Four days into this emotional battlefield, Bob jumped off a settee from which he had been eying Charlie and walked up to her. I held my breath and forced myself not to interfere. Bob reached out and, claws sheathed, batted at Charlie's face. She reacted blankly, then ran off and pounced on a toy.
Although Bob is 4 (or 33), his behavior towards Charlie was not all that different from a large 6-year-old walking up to a toddler, patting her on the head, then getting confused because she didn't pat him back. This is a game, stupid! Don't you get it?
I had been worried that Bob's lack of maternal instinct would give him nothing to offer Charlie. What I discovered--and my vet confirmed--is that male cats take upon themselves the "coach" role: they monitor wrestling matches and correct extreme behavior. They discipline biting tendencies (little kittens love to bite) and, alongside female cats, illustrate how to hunt. One major factor in Bob's change of attitude occurred when I began to play chase-the-ribbon with Charlie in his presence. He watched her closely. Then he chased the ribbon. Much to my surprise (and pleasure), Charlie began to imitate him (in general, she gets too excited to utilize his "stalking" techniques, but she does try). Up until that point, I'm not sure Bob realized that Charlie WAS a cat.
Since that first week, socialization has proceeded with few set-backs.

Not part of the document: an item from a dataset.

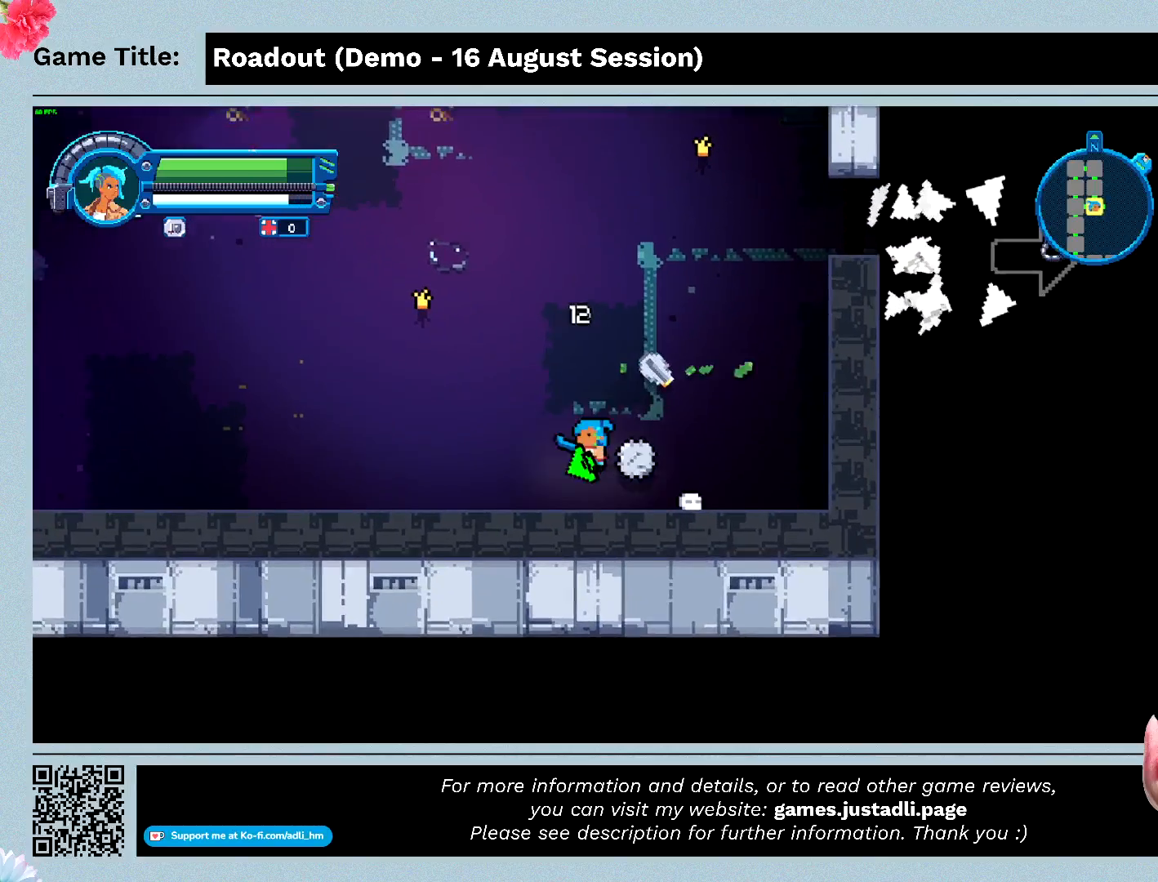
{"keys": ["w"], "events": [[267, "s", "up"], [300, "w", "down"]]}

Charlie and Bob play at least twice a day now. And sometimes they even sleep on the same bed together! (I haven't yet seen them cuddle--at least not around me.)

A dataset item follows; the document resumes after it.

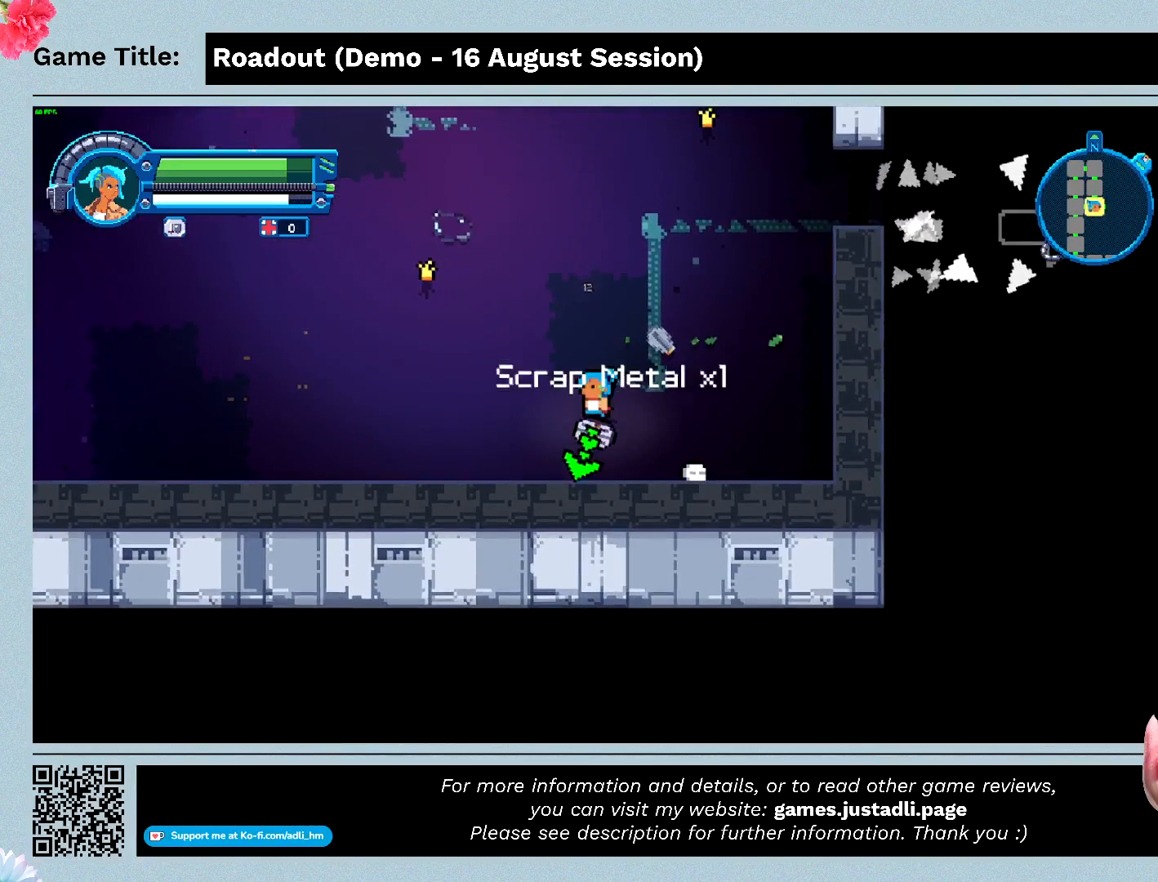
{"keys": ["w"], "events": []}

Solving the food crisis took longer.
As mentioned above, I am not an advocate of separating members of a household. I also agree with Cesar that meal time is a great way to increase socialization (in fact, I think this is mammal behavior, not simply pet behavior; all mammals, including humans, treat eating together as the ultimate bonding ritual).
However, I was concerned that Bob's finickiness about eating near Charlie would aggravate his nervous bladder. Bob's nervous bladder required a costly intervention when he was 1 years old. Luckily, none of his issues in this area have recurred. Still, me and my bank account suffered some qualms when Bob refused to sup near Charlie the first two days.
Bob's subsequent attitude regarding meal times can best be summed up in the line from Frasier: "Dogs are weird."
Or, in this case, "Cats are weird."
I calculated that the best solution would be to have Bob eat on a higher surface, one that Charlie currently shows no interest in negotiating.
So I caved and tried the eat-in-another-room scenario.
He wouldn't do that either.
Ultimately, not being able to SEE Charlie while he ate caused Bob far more frustration than seeing her while trying to eat.
They now eat in the kitchen at the same time, so the problem is more or less solved. Yet Bob's behavior continues to mystify me, especially since he won't fight for his food. He won't even hiss at Charlie over it.
|Aurora and Bob waiting to be served. The hat and horn|
|were added to the image. No cat is THAT tolerant!|
My hope, of course, is to train Charlie to eat from her plate and no one else's. I monitor meal times (due to Bob's medical issues, I instituted specific meal times rather than leaving out food all the time; I far prefer the specific meal times!). Over a five-minute period, I will remove Charlie from Bob's plate six or seven times. She changes bowls even when hers is still full--his is SO much more interesting! When she finishes eating from her bowl, I let her play with the kitchen light string until Bob is done.
Kittens are trainable! But as experts point out, they react to the type of training that other cats would give them. There are kittens who can be trained to do dog and humans things like retrieve balls, etc. But in general, "This is NOT your food" and "NO BITE" are the most likely rules to prove successful.